We’re told in this statement the area of each plate, 200 centimeters squared, which we’ll call capital 𝐴. The magnitude of the charge on each plate, 40.0 microcoulombs, we’ll call 𝑄. The radius of the circle that exists between the plates, 2.00 centimeters, we’ll call 𝑟. And the angle between the normal of that circle and the faces of the plates, 5.00 degrees, we’ll call 𝜃.
We want to solve for the flux; that is, the electric Flux that moves through the circle. We’ll call that 𝛷 sub 𝐸. Let’s start our solution by drawing a diagram of this scenario. In this situation, we have two plates of equal sizes, 𝐴, set a distance apart from one another. And they’re equally and oppositely charged. We’ll say that the plate on the left has charge plus, 𝑄 where 𝑄 is 40.0 microcoulombs, and the plate on the right has a charge minus 𝑄.

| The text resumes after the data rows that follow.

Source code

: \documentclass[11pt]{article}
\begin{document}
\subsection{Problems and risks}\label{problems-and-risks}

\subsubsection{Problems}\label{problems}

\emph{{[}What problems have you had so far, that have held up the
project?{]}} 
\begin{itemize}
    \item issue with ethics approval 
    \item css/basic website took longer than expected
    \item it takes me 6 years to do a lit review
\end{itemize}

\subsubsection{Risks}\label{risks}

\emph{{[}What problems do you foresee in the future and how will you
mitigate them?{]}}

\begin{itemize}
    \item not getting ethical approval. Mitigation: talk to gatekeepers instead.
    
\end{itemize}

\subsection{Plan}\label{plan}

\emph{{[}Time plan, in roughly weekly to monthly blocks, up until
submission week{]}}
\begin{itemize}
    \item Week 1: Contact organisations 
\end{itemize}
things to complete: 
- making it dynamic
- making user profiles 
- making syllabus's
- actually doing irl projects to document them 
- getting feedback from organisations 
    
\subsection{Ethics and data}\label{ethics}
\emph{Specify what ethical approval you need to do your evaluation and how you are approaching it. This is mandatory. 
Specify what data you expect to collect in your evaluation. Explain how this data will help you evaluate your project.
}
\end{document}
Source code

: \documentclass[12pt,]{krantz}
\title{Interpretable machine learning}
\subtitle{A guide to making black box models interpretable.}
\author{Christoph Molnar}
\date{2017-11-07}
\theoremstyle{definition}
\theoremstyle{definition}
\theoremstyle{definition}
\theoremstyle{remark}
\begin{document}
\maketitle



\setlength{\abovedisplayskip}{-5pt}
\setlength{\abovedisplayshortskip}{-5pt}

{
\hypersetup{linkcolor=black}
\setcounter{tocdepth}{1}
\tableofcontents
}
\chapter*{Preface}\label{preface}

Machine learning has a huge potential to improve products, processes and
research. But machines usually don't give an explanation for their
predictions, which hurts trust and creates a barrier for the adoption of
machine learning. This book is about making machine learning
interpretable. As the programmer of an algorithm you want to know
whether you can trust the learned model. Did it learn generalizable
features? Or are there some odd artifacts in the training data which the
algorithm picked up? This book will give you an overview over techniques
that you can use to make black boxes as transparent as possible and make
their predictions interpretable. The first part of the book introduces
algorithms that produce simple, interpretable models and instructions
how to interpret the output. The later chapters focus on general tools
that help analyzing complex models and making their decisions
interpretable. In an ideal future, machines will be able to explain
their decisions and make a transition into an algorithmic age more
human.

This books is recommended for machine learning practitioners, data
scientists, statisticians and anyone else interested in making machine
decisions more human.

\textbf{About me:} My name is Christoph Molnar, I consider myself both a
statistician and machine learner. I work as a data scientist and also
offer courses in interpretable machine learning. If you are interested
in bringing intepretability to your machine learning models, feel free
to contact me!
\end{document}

In between these oppositely charged plates, there is a ring of radius lowercase 𝑟. If we draw normal vectors for each of the two plates as well as the circular disc. Then the angle between the normal vector of the circle and the normal vector of either one of the plates is equal to 𝜃, which is given as 5.00 degrees. Because these two parallel plates are equally and oppositely charged, an electric field we can call 𝐸 is set up between them. The field lines of this electric field move through the ring. And it’s that electric flux, 𝛷 sub 𝐸, we wanna calculate.
We can recall that electric flux, 𝛷 sub 𝐸, is equal to the electric field magnitude times the area that the field lines move through multiplied by the cosine of the angle between these two vectors, 𝐸 and 𝐴. Now in our case, we know the angle 𝜃 between these two vectors. The area 𝐴 isn’t given, but the radius of the loop is. And we can use that along with the fact that the area of a circle is equal to its radius squared times 𝜋 to calculate 𝐴.

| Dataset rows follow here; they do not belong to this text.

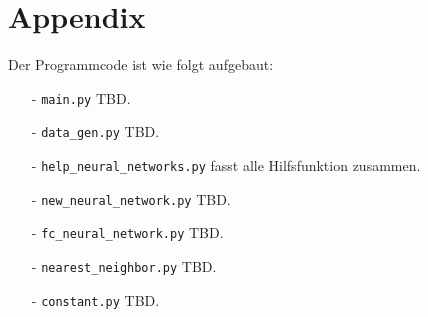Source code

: \chapter*{Appendix}
\label{chap:app}

Der Programmcode ist wie folgt aufgebaut:
\begin{itemize}
    \item[-] \texttt{main.py} TBD.
    \item[-] \texttt{data\_gen.py} TBD.
    \item[-] \texttt{help\_neural\_networks.py} fasst alle Hilfsfunktion zusammen.
    \item[-] \texttt{new\_neural\_network.py} TBD.
    \item[-] \texttt{fc\_neural\_network.py} TBD.
    \item[-] \texttt{nearest\_neighbor.py} TBD.
    \item[-] \texttt{constant.py} TBD.
\end{itemize}
\renewcommand\lstlistingname{Listing}






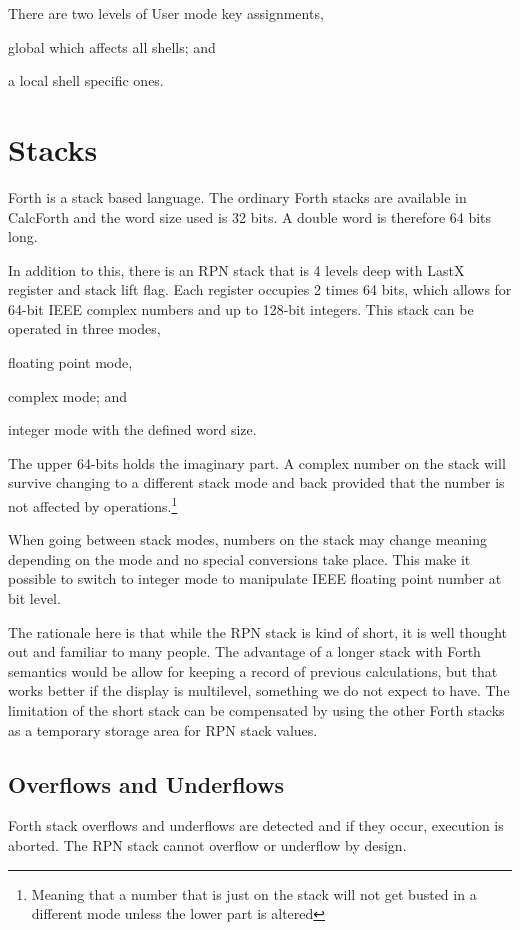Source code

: \documentclass[a4paper]{article}
\begin{document}
There are two levels of User mode key assignments,
\begin{inparaenum}
\item global which affects all shells;  and
\item a local shell specific ones.
\end{inparaenum}


\section{Stacks}
Forth is a stack based language. The ordinary Forth stacks are available in CalcForth and the word size used is 32 bits. A double word is therefore 64 bits long.

In addition to this, there is an RPN stack that is 4 levels deep with LastX register and stack lift flag.
Each register occupies 2 times 64 bits, which allows for 64-bit IEEE complex numbers and up to 128-bit integers.
This stack can be operated in three modes,
\begin{inparaenum}
\item  floating point mode,
\item complex mode; and
\item integer mode with the defined word size.
\end{inparaenum}

The upper 64-bits holds the imaginary part. A complex number on the stack will survive changing to a different stack mode and back provided that the number is not affected by operations.\footnote{Meaning that a number that is just on the stack will not get busted in a different mode unless the lower part is altered}

When going between stack modes, numbers on the stack may change meaning depending on the mode and no special conversions take place. This make it possible to switch to integer mode to manipulate IEEE floating point number at bit level.

The rationale here is that while the RPN stack is kind of short, it is well thought out and familiar to many people. The advantage of a longer stack with Forth semantics would be allow for keeping a record of previous calculations, but that works better if the display is multilevel, something we do not expect to have. The limitation of the short stack can be compensated by using the other Forth stacks as a temporary storage area for RPN stack values.

\subsection{Overflows and Underflows}
Forth stack overflows and underflows are detected and if they occur, execution is aborted.  The RPN stack cannot overflow or underflow by design.
\end{document}

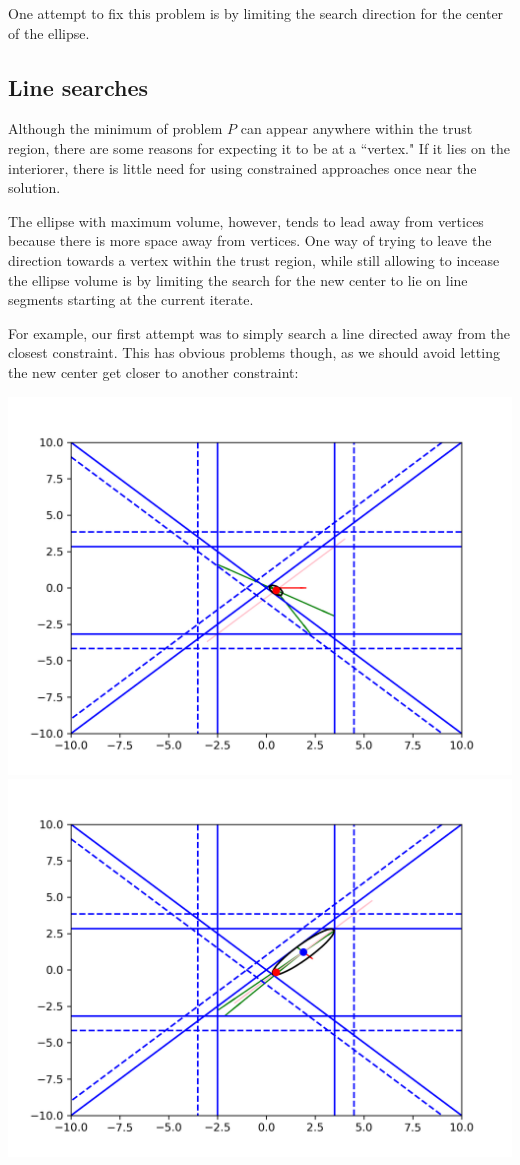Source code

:\documentclass{article}
\begin{document}
One attempt to fix this problem is by limiting the search direction for the center of the ellipse.

\subsection{Line searches}
Although the minimum of problem $P$ can appear anywhere within the trust region, there are some reasons for expecting it to be at a ``vertex."
If it lies on the interiorer, there is little need for using constrained approaches once near the solution.

The ellipse with maximum volume, however, tends to lead away from vertices because there is more space away from vertices.
One way of trying to leave the direction towards a vertex within the trust region, while still allowing to incease the ellipse volume is by limiting the search for the new center to lie on line segments starting at the current iterate.

For example, our first attempt was to simply search a line directed away from the closest constraint.
This has obvious problems though, as we should avoid letting the new center get closer to another constraint:

\includegraphics[scale=0.4]{line_1.png}
\includegraphics[scale=0.4]{line_2.png}
\end{document}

What remains then is to calculate 𝐸, the electric field magnitude between these equally and oppositely charged plates. To solve for 𝐸, we can recall that, in this case, it’s equal to the service charge, 𝜎, of the plates it’s between divided by the permittivity of free space, 𝜖 naught. 𝜖 naught is a constant whose value we’ll assume is exactly equal to 8.85 times 10 to the negative 12 farads per meter. The 𝐸 in our equation then is equal to 𝜎 over 𝜖 naught. And that is equal to the charge on each plate multiplied by the area of each plate, given by capital 𝐴, over 𝜖 naught.
Since we know both of those values, as well as 𝑟 and 𝜃, we’re ready to plug in to solve for 𝛷 sub 𝐸. 𝛷 sub 𝐸 is 𝑄 times 𝐴 over 𝜖 naught times 𝜋𝑟 squared cosine of 𝜃. Or, this expression where we’ve been careful to write our area in units of meters squared and our distance in units of meters, as well as our charge in units of coulombs. We’re now ready to plug in these values on our calculator and solve for 𝛷 sub 𝐸. To three significant figures, it equals 28.3 times 10 to the fourth newtons-meter squared per coulomb. That’s the electric flux through this circular ring.